Comment by michael — February 5, 2008 @ 9:22 pm
The acreage looks similar, but I don’t shiver when I look at your desktop. My shot was taken in a big hurry to get down to warmer climes. I had made a big mistake and worn only sneakers on this hike.
Comment by rakkity — February 6, 2008 @ 2:07 am
Interesting order of icons. Do you use Apple’s Address Book? And what are the two apps below Quicktime, the one under Dashboard and the box above your external hard drive?
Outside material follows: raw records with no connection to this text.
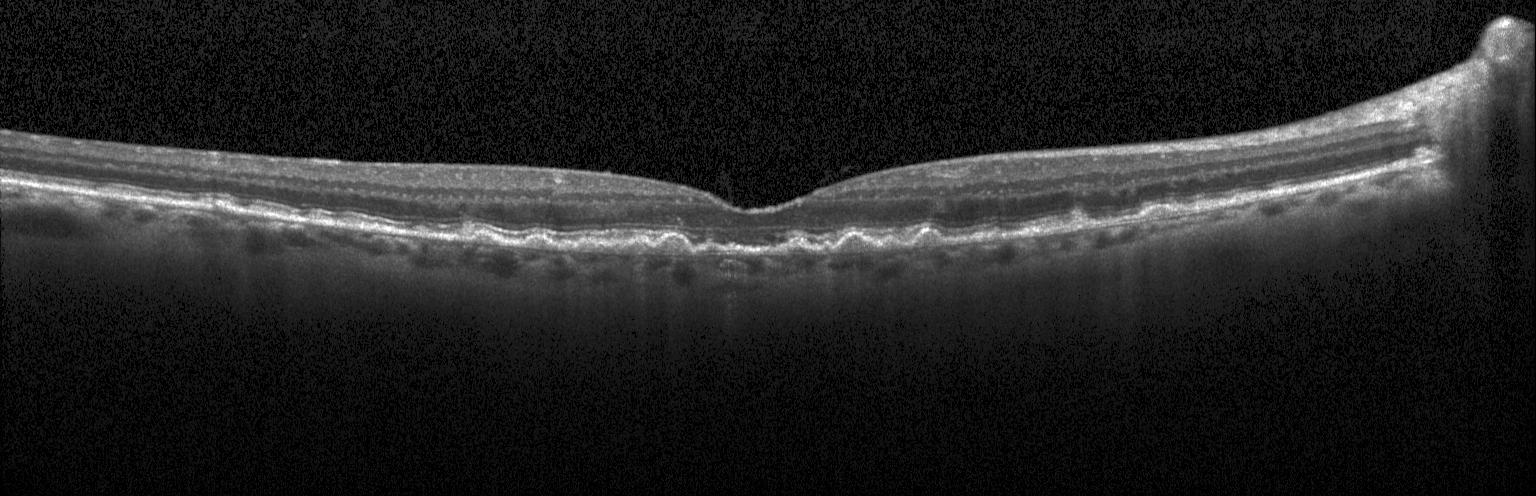

Retinal OCT cross-section showing sub-RPE drusenoid deposits.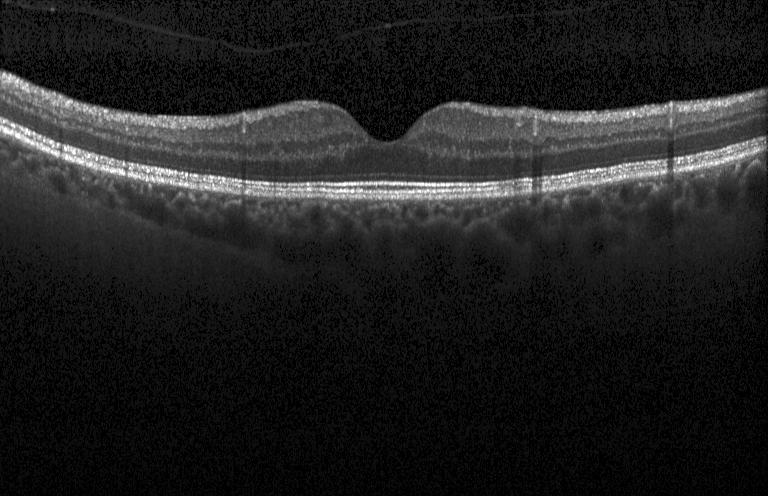
Fovea-centered; optical coherence tomography B-scan — Macular OCT: neither choroidal neovascularization, diabetic macular edema, nor drusen.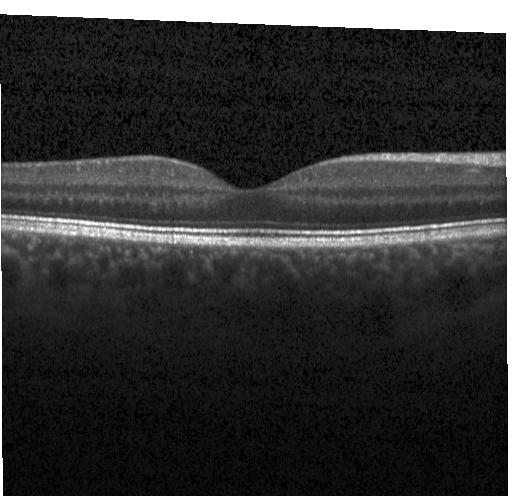 OCT B-scan
Impression: no choroidal neovascularization, diabetic macular edema, or drusen.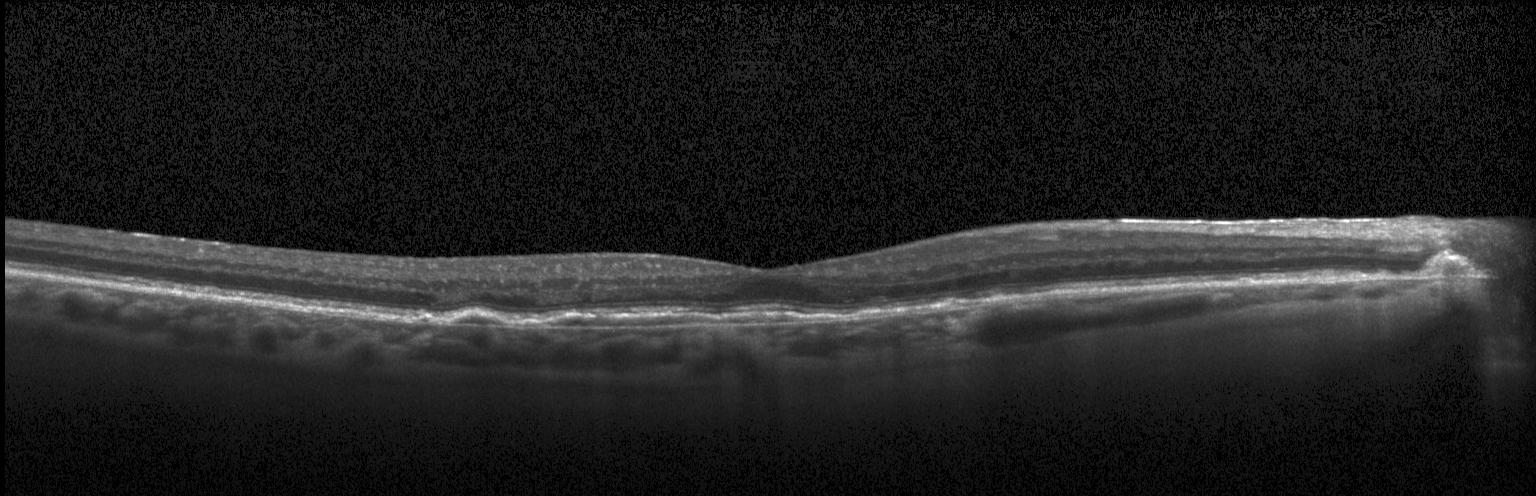

Retinal OCT B-scan.
Choroidal neovascularization (CNV).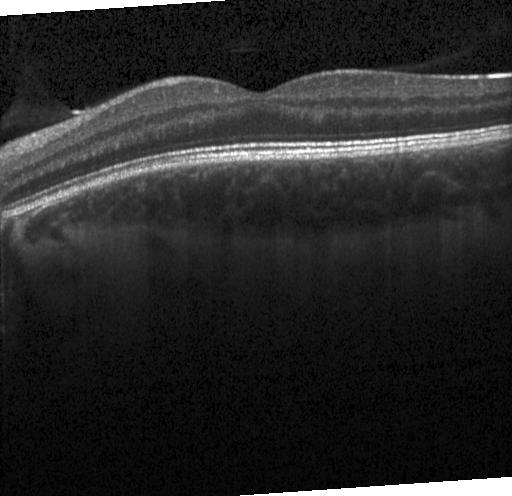
OCT line scan — Diagnosis: no choroidal neovascularization, diabetic macular edema, or drusen.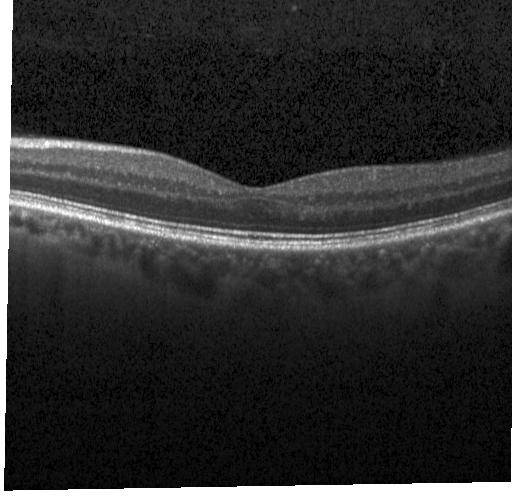
Macular scan. SD-OCT. Optical coherence tomography scan.
Assessment: no choroidal neovascularization, no diabetic macular edema, and no drusen.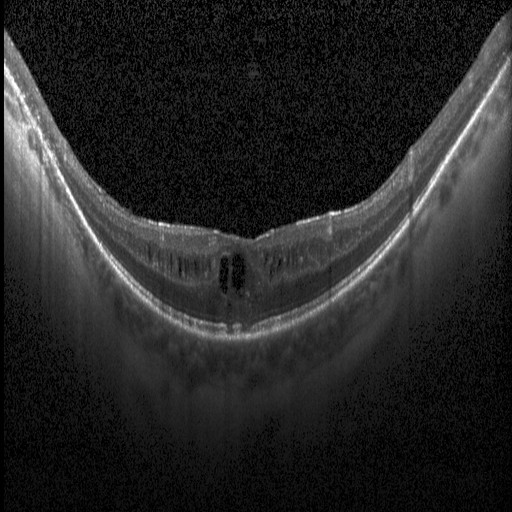
OCT B-scan, Heidelberg Spectralis OCT system, horizontal scan through the fovea, spectral-domain OCT — Assessment: diabetic macular edema (DME).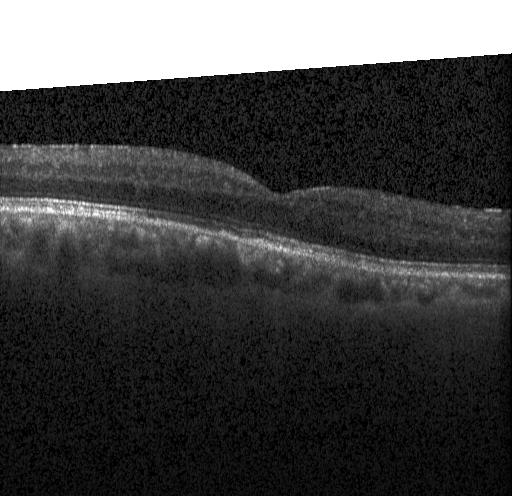
Retinal OCT cross-section; spectral-domain optical coherence tomography.
Macular OCT: no choroidal neovascularization, no diabetic macular edema, and no drusen.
Comment by michael — February 6, 2008 @ 8:45 am
No I don’t use Apple’s Address Book. Below Quicktime is NeoOffice (word processing/spreadsheet/…), the one under that is TextWrangler (a pretty good text editor that can read/upload arbitrary files). Under Dashboard is X-Windows, which allows me complete complete Unix-style commands, logons and guis). I noticed you didn’t ask about the one below Firefox, which is Pic2Icon, for converting blah icons into any desired picture. And below that is The Gimp, a poor-man’s (Unix) Photoshop. The one above the USB drive is a folder full of icon pictures ready to replace dull grey icons.
Comment by rakkity — February 6, 2008 @ 2:05 pm
The Gimp. Interesting. The man who named the program must be a Pulp Fiction fan.
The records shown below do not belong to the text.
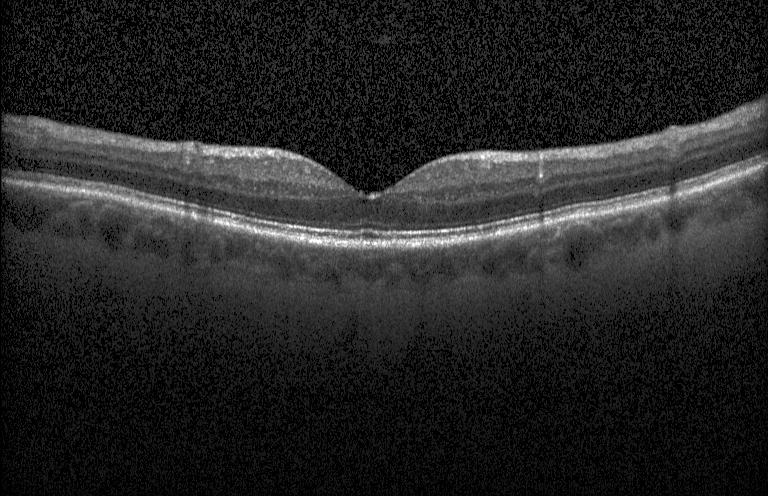 Macular OCT: no choroidal neovascularization, no diabetic macular edema, and no drusen.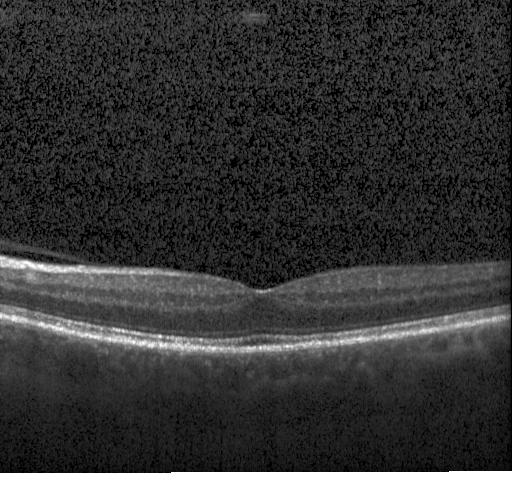

Optical coherence tomography scan, Heidelberg Spectralis OCT system — This B-scan demonstrates no evidence of choroidal neovascularization, diabetic macular edema, or drusen.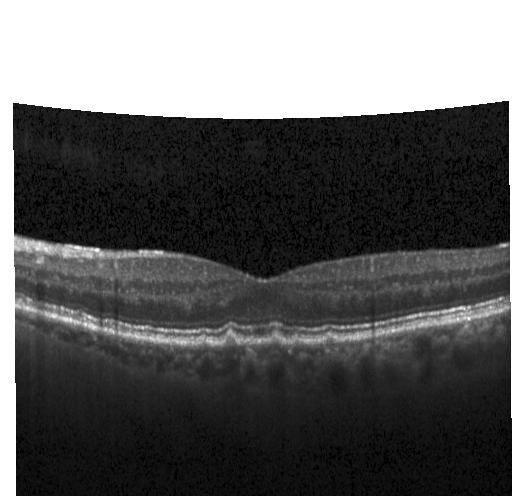 Impression: multiple drusen.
Comment by Jen — February 6, 2008 @ 2:35 pm
I’ve never used NeoOffice as I find it hard to distance myself from Microsoft Office (which everyone else int he world uses), is it more or less stable than Microsoft oppening Microsoft documents?
TextWrangler is amazing, and it recognizes emacs commands.
The big question is why use Gimp instead of photoshop? I love my mac because it’s real BSD and that comes with a whole lot of power. It’s also really a Macintosh that will run Photoshop (well at that).
Comment by APPL fan — February 6, 2008 @ 4:37 pm
NeoOffice opens and writes Word documents, Excel spreadsheets, as well as its own equivalents. It works just fine for all my purposes, although I was told it chokes on Word hypertext links (at least an early version used to).
My budget won’t stand both the cost of Photoshop and 2 backpack vacations per year, so I use the Gimp. I have Photoshop Elements on my PC laptop and wanted to use it on my Mac but had problems. Elements was supposed to be upgradable to the Mac, but when I installed it last year it refused to let me run it. Just for fun, I clicked on the app icon last week, and Glory Be, it worked! I have no idea why it works now. (This is just the opposite of my experience with Windoze software, which can suddenly stop working for no good reason.)
Thanks for telling me about TextWrangler accepting Emacs commands. I’ll have to try some of my favorites.